When my second son was seven (say that three times fast) he happened to notice that, as I was shaving, I kept the hot water running. “Dad,” he told me a little sheepishly, “the Teenage Mutant Ninja Turtles say you shouldn’t keep water running when you wash.” My response would draw the ire of many: “Son, when the Teenage Mutant Ninja Turtles pay my water bill, they can tell me how much water I can use.”
Consider that story in relation to this next one. I watched a news report about a 19 year old mother of two, apparently (though it was not said definitively, to be fair) by two different fathers, lamenting that she could not afford health care for her babies with the fast food job she held, the only job she could get. The point of the story was that this was why we need national health care.
Now, were I to have told her before she chose to have sex that she should not do that as it may lead to pregnancies she would not be economically able to handle, indeed that she ought to wait until at least the time when she was able to care completely for her own children as one of the risks of sex is pregnancy, I am certain I would have been told that her actions were none of my business. Further, I am also quite sure that the general community would support her assertion. Why? Because I have no right to make comment on her morals.

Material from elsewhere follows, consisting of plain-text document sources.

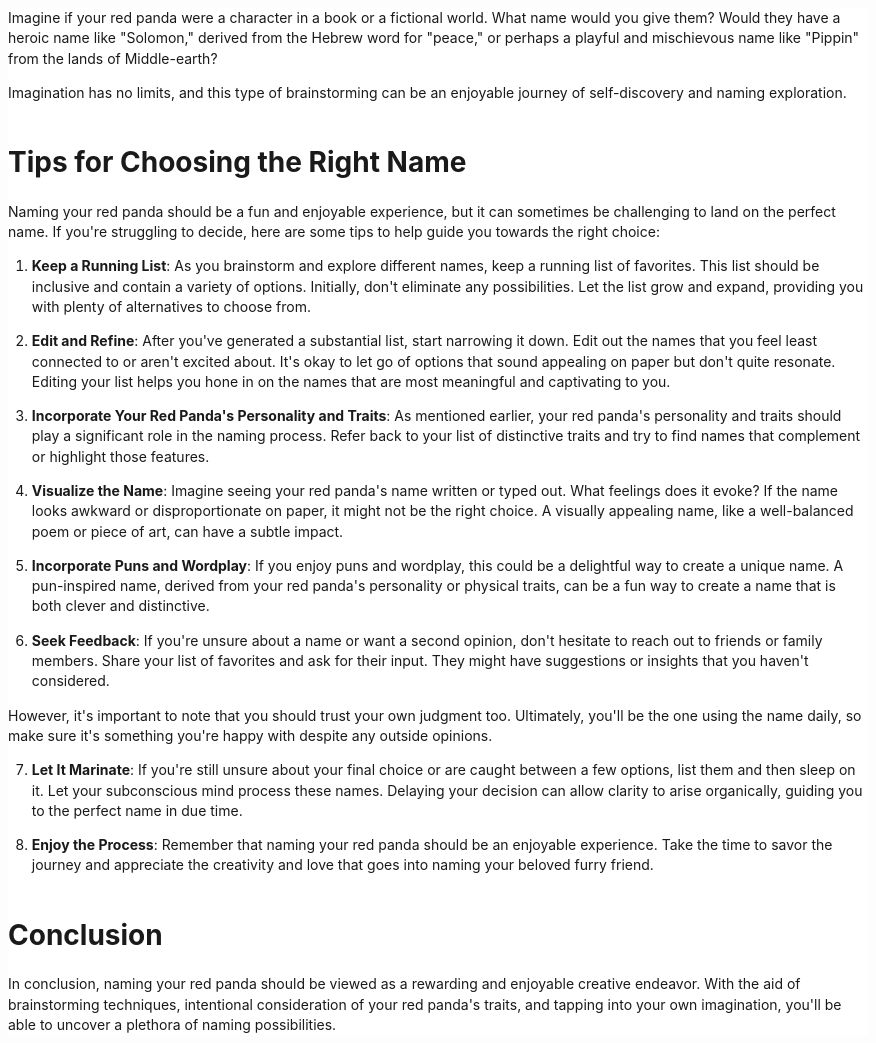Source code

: Imagine if your red panda were a character in a book or a fictional world. What name would you give them? Would they have a heroic name like "Solomon," derived from the Hebrew word for "peace," or perhaps a playful and mischievous name like "Pippin" from the lands of Middle-earth? 

Imagination has no limits, and this type of brainstorming can be an enjoyable journey of self-discovery and naming exploration. 

# Tips for Choosing the Right Name 
Naming your red panda should be a fun and enjoyable experience, but it can sometimes be challenging to land on the perfect name. If you're struggling to decide, here are some tips to help guide you towards the right choice: 

1. **Keep a Running List**: As you brainstorm and explore different names, keep a running list of favorites. This list should be inclusive and contain a variety of options. Initially, don't eliminate any possibilities. Let the list grow and expand, providing you with plenty of alternatives to choose from. 

2. **Edit and Refine**: After you've generated a substantial list, start narrowing it down. Edit out the names that you feel least connected to or aren't excited about. It's okay to let go of options that sound appealing on paper but don't quite resonate. Editing your list helps you hone in on the names that are most meaningful and captivating to you. 

3. **Incorporate Your Red Panda's Personality and Traits**: As mentioned earlier, your red panda's personality and traits should play a significant role in the naming process. Refer back to your list of distinctive traits and try to find names that complement or highlight those features. 

4. **Visualize the Name**: Imagine seeing your red panda's name written or typed out. What feelings does it evoke? If the name looks awkward or disproportionate on paper, it might not be the right choice. A visually appealing name, like a well-balanced poem or piece of art, can have a subtle impact. 

5. **Incorporate Puns and Wordplay**: If you enjoy puns and wordplay, this could be a delightful way to create a unique name. A pun-inspired name, derived from your red panda's personality or physical traits, can be a fun way to create a name that is both clever and distinctive. 

6. **Seek Feedback**: If you're unsure about a name or want a second opinion, don't hesitate to reach out to friends or family members. Share your list of favorites and ask for their input. They might have suggestions or insights that you haven't considered. 

However, it's important to note that you should trust your own judgment too. Ultimately, you'll be the one using the name daily, so make sure it's something you're happy with despite any outside opinions. 

7. **Let It Marinate**: If you're still unsure about your final choice or are caught between a few options, list them and then sleep on it. Let your subconscious mind process these names. Delaying your decision can allow clarity to arise organically, guiding you to the perfect name in due time. 

8. **Enjoy the Process**: Remember that naming your red panda should be an enjoyable experience. Take the time to savor the journey and appreciate the creativity and love that goes into naming your beloved furry friend. 

# Conclusion 
In conclusion, naming your red panda should be viewed as a rewarding and enjoyable creative endeavor. With the aid of brainstorming techniques, intentional consideration of your red panda's traits, and tapping into your own imagination, you'll be able to uncover a plethora of naming possibilities.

Several things come to mind as I contrast these items. I would like to point out two. First, I am told I cannot tell that young woman how to act. Yet as a direct consequence of her chosen irresponsibility, I am later being told I need to pay for the results of her free will action.
Second, when I am paying out of my own funds for every drop of water I elect to use, I am told I am irresponsible.
Think about that for a moment. Then you tell me the folly of our approach to right and wrong in America today.